ACON argues that all trans people in Australia should have full and free access to medical gender affirmation, including surgical interventions.
TransHub provides no hint that the “affirmative care” model is increasingly disputed by medical and legal authorities around the world, especially in relation to the efficacy of puberty blockers.
ACON extends its influence through an alliance with the politically powerful Equality Australia, led by former Labor staffer Anna Brown, and the markedly interventionist Sex Discrimination Commissioner, Anna Cody, who acts under the auspices of the Australian Human Rights Commission (AHRC).
Both Equality Australia and the Sex Discrimination Commissioner successfully applied to intervene in Tickle’s case against Grover as “friends of the court”, claiming only a desire to assist the judges in interpreting the Sex Discrimination Act.
That led to an extraordinary submission by Equality Australia – unchallenged by the Sex Discrimination Commissioner – that sex is simply “a way of classifying people along a scale between a man at one end and a woman at the other”.
One of the many common links in these cases is then-ACON director Cook, a long-time friend of Tickle, with the pair pictured together just days before Tickle initiated the complaint against Grover at the AHRC.

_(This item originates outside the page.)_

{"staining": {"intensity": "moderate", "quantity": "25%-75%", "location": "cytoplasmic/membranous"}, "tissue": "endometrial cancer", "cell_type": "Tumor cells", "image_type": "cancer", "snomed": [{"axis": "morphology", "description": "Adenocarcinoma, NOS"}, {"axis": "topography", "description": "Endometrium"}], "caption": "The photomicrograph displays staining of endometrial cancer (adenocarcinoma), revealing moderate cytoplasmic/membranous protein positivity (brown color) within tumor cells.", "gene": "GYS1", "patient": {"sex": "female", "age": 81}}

The highly networked Cook was one step away from being appointed to the World Health Organisation’s trans health advisory committee.
The venture came unstuck when questions were raised about Cook’s suitability to advise on such a critical and contentious area, after media reports highlighted his use of private social media accounts to post material relating to bestiality, public nudity, bondage parties and transgender orgies.
Cook resigned from ACON, but in the cloistered world of trans activism immediately re-emerged as Equality Australia’s chair of transequality.